We all have preconceptions about things, it’s human nature. And my preconception of The Clash – maybe it’s down to their name – led me to expect more ear-jangling “noise” than I got as I listened to my first unknown track, Brand New Cadillac. At only just over two minutes long, this is an upbeat, rock and roll wonder, with great guitar and drums. Straightforward, formulaic, but such a tight sound. This bodes well, thought I.

The next track, Lost in the Supermarket, didn’t disappoint either; bouncy tempo and great musical accompaniment again. Rudie Can’t Fail, the third track, fell a little too heavily into the ska camp for me. It’s not that I hate ska, but its jarring off-beat rhythm grates on me. Unsurprisingly, it is for this same reason that I can’t listen to reggae for longer than two minutes at a time.

To begin with, some of Joe Strummer’s vocals were a difficult listen – Jimmy Jazz being a good example of this. But I soon conceded that, in fact, Strummer’s vocal style is all part of the formula, the package, and it fits the songs perfectly. These are not songs for polished, note-perfect vocals, and they wouldn’t sound right with anyone else’s voice running through them (with the exception of Mick Jones, of course).

Notable points for me: the chord progression in the opening to Spanish Bombs (a solar plexus moment – rare for me these days), the drum fills in Brand New Cadillac, the bass lines throughout the album in general. I was genuinely surprised by how much I enjoyed the sound. I simply didn’t expect such musicality, and I’m only sorry it has taken me 46 years and 362 days to hear it. I expected my standout track (again, preconceptions!) to be Train in Vain but instead I’m opting for Death or Glory, although Lost in the Supermarket comes a very close second.

The downside? 19 songs is a little excessive. OK, it was released as a double album, but was the band unable to decide which tracks to exclude, in order to release a single album? Should they have considered releasing London Calling Vol. I and Vol. II? I must admit that by the time I reached track 13 (Koka Kola) I began calling on Alexa to skip, and this continued right through to the final (familiar) Train in Vain. That said, I will absolutely be adding The Clash to my online library, and will be listening to their other stuff – the stuff they did before this exploration of so many other styles of music.

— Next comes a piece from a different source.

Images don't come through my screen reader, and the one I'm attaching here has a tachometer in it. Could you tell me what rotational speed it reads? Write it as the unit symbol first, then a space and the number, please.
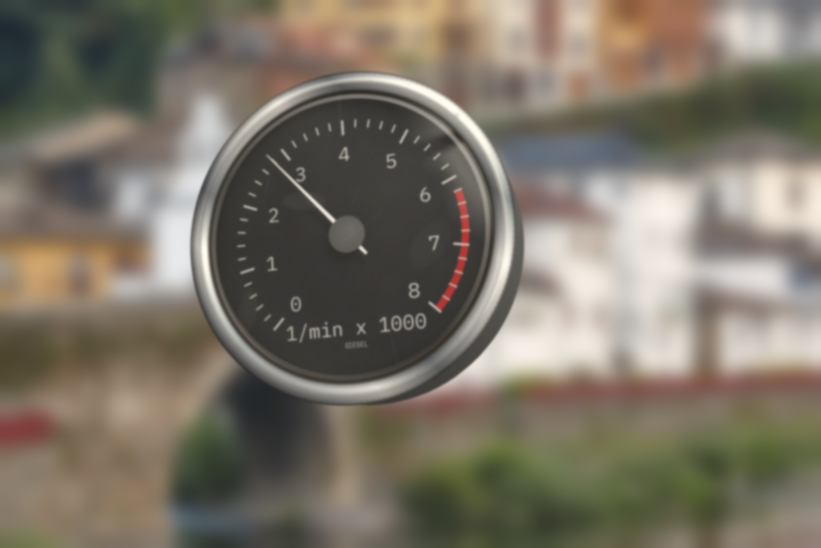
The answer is rpm 2800
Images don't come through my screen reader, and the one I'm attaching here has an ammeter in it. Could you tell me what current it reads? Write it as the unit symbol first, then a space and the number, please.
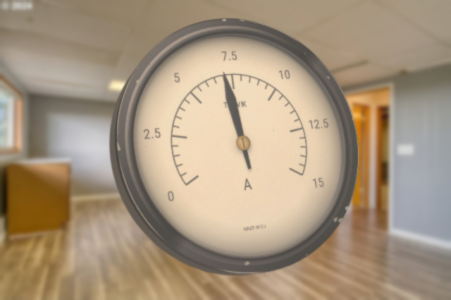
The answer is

I completely get why this album was listed at number eight in Rolling Stone’s list of the 500 Greatest Albums of All Time (2012). Musically it is a triumph; a smorgasbord of styles; rockabilly, ska, reggae, New Orleans R&B, pop, lounge jazz, hard rock, brought together in a masterful way. It’s shown me that I shouldn’t see punk bands like The Clash as being ‘inaccessible’ or ‘not my thing’ without giving them a listen first. I’ve missed out on years of being able to enjoy a lot of these tracks, but I’ll make up for lost time, and stick it on again today. I might even listen to the tracks between Koka Kola and Train in Vain.

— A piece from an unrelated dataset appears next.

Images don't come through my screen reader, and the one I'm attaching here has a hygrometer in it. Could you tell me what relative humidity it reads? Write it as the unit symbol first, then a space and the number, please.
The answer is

Anyway … it’s a very solid 7/10 from me.

[Craig’s Review –Like Sara-Jane, I am embarrassed to admit I’d heard the standout singles and little else by these legends. Hell, I didn’t know this was a double album until I Googled. And it started great: London Calling is a monstrous track, showcasing Strummer’s characteristic vocal to perfection, second only to Should I Stay or Should I Go in that regard. However, while Sara-Jane embraced the merry skipping between genres, the hopping and bopping from punk to reggae to ska to rock and back like a coke-addled frog at an aquatic rave, I just wanted to flatten the bugger with a frying pan. SJ is right, this could and should have been a pair of more focussed and thematic albums. While the songs were decent, I expected something more, somehow, something befitting true Hall of Famers. My fault, I guess. I went in believing the hype. It’s a 5/10 from me.]